- _Oefentekst_
########

DNB zwijgt na aangifte Scheringa
AMSTERDAM – De Nederlandsche Bank (DNB) wacht de ontwikkelingen rond de aangifte tegen de eigen directie door voormalig DSB-bankier Dirk Scheringa rustig af. Dat zei een woordvoerder van DNB dinsdag.
De toezichthouder wil verder niet op de zaak ingaan. Scheringa houdt DNB medeverantwoordelijk voor de val van zijn bank, omdat de centrale bank zich niet zou hebben gehouden aan zijn geheimhoudingsplicht ten aanzien van de noodregeling die in oktober 2009 voor DSB Bank werd aangevraagd.
Volgens ex-bankier Scheringa heeft DNB geen maatregelen genomen om de aanvraag van de noodmaatregel geheim te houden. Zonder geheimhouding betekent een noodregeling het einde van elke bank, aldus de oprichter van DSB. „Er ontstaat een bankrun waartegen geen enkele bank is opgewassen.”
Scheringa verwijt DNB verder dat er geen protocol bestond voor de aanvraag van een noodregeling en dat er op een verkeerde manier met vertrouwelijke informatie is omgegaan.
De oud-bankier richt zijn aangifte op de vier directieleden van DNB, omdat zij feitelijk het besluit tot de aanvraag van een noodmaatregel nemen. Een strafrechtelijk onderzoek is volgens hem nodig om ervoor te zorgen dat zij zich tegenover een rechter verantwoorden voor het schenden van de geheimhoudingsplicht.
De voormalig topman van de failliete DSB Bank haalt in de aanklacht tegen de Nederlandsche Bank ook uit naar Wouter Bos, de voormalig minister van Financiën. Bos zou gelekt hebben naar de hoofdredacteur van de Volkskrant en daarmee DSB de doodsteek hebben gegeven. De publiciteit leidde immers tot de bankrun die DSB in de visie van Scheringa de kop kostte. Oud-minister Bos ontkent dat hij heeft gelekt.
Scheringa wordt naar eigen zeggen niet gedreven door emoties of een zucht naar genoegdoening. „Emotionaliteit staat geheel los van het doen van deze aangifte.”

########

- _Gegevensfragmenten_
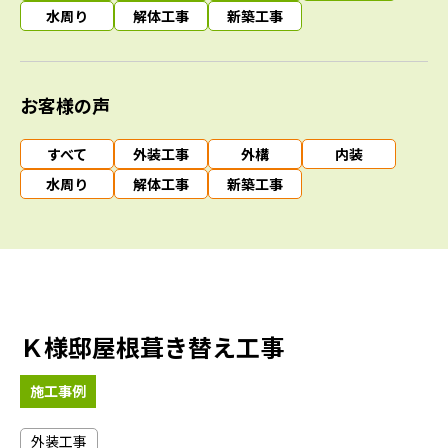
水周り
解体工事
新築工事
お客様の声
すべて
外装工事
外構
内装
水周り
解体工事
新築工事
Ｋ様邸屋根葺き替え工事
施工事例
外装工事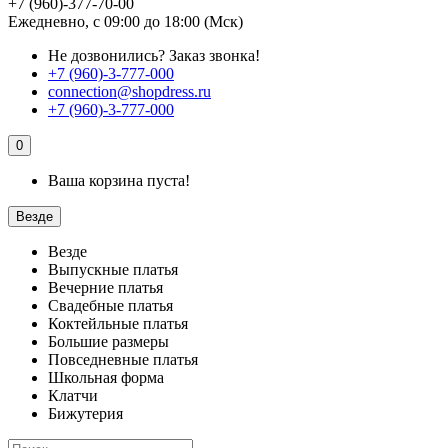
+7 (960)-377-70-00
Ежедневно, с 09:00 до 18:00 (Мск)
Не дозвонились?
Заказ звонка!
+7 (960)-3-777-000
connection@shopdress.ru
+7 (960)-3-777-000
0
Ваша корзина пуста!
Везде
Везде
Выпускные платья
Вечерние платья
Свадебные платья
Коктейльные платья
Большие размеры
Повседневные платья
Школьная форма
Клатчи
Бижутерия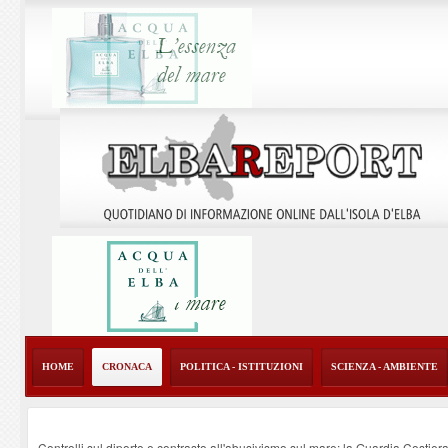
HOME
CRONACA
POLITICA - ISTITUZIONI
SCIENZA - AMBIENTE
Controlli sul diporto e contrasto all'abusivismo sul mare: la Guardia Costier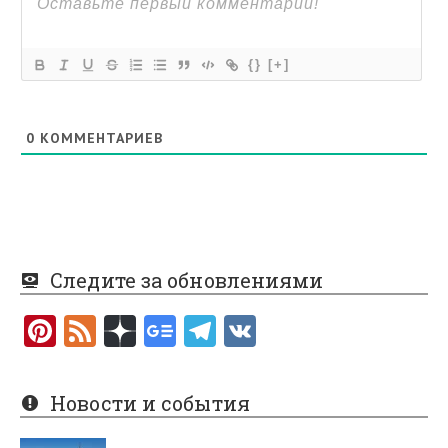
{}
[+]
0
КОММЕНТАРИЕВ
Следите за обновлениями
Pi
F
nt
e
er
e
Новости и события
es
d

########

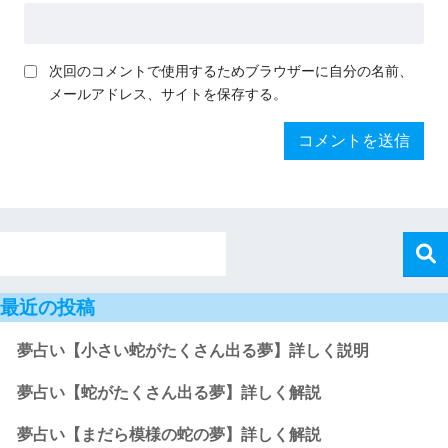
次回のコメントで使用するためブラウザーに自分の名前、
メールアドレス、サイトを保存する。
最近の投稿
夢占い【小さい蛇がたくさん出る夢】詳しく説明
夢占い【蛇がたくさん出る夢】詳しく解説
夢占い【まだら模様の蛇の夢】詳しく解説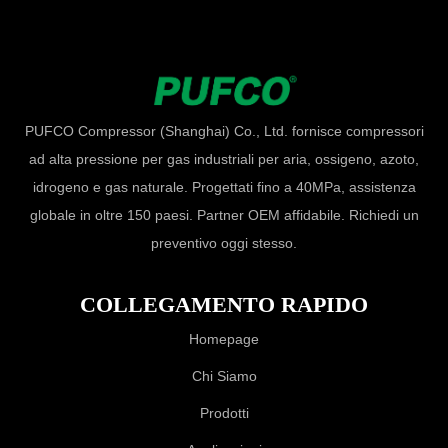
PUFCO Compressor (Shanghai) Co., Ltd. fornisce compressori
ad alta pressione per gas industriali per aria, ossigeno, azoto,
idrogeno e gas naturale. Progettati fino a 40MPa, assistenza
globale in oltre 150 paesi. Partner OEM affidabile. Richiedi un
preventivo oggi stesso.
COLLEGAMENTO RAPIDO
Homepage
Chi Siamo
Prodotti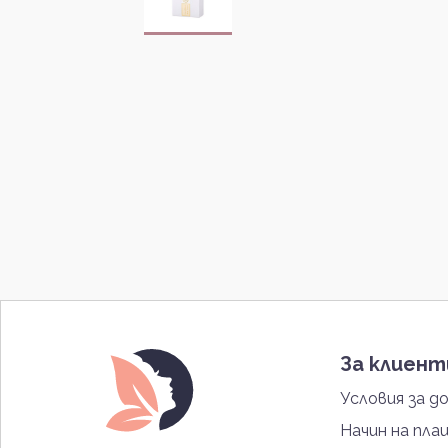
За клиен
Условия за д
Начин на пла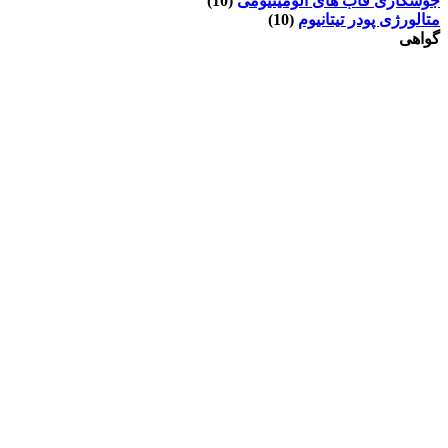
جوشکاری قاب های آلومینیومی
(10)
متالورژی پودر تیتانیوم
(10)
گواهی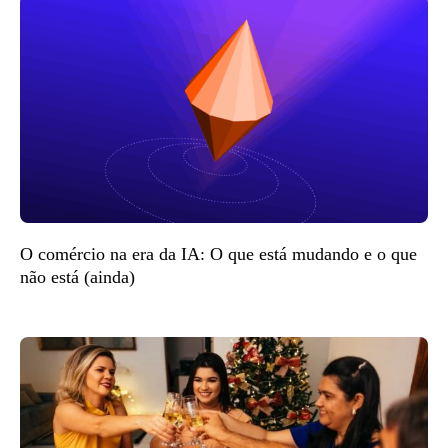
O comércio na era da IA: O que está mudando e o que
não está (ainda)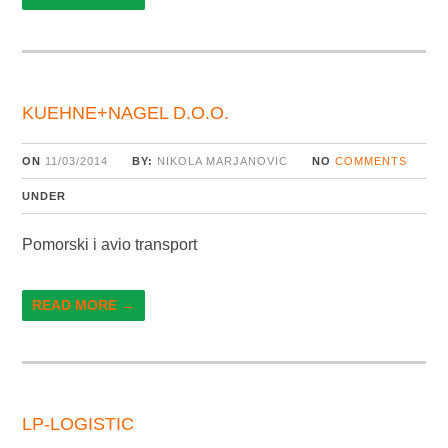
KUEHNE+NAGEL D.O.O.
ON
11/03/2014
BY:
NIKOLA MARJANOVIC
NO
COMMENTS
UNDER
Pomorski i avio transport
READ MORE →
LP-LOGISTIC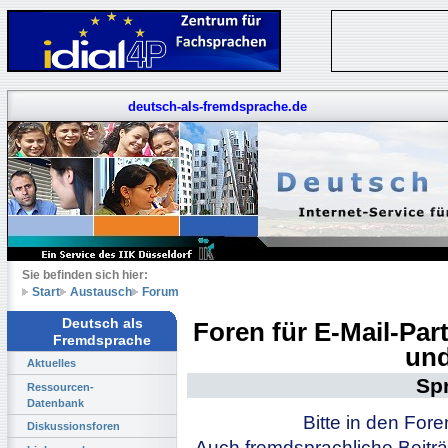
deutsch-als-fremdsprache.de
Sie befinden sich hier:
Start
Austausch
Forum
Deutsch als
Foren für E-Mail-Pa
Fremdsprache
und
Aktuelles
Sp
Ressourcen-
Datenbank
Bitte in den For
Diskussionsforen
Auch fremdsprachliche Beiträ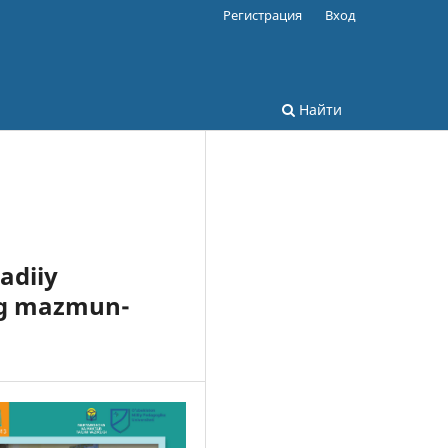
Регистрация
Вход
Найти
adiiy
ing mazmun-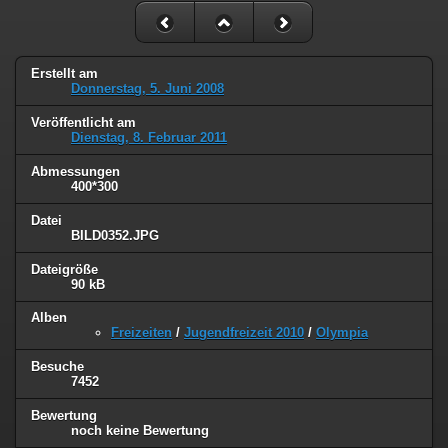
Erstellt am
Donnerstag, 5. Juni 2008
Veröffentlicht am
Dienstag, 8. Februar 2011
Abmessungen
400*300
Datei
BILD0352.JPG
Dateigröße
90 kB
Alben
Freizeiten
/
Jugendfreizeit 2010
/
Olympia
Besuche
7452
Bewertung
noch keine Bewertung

########

- _Te maken opdracht_
Tegen wie richt Scheringa volgens de oefentekst zijn aangifte?

- _Uitvoer_
Tegen de vier directieleden van DNB.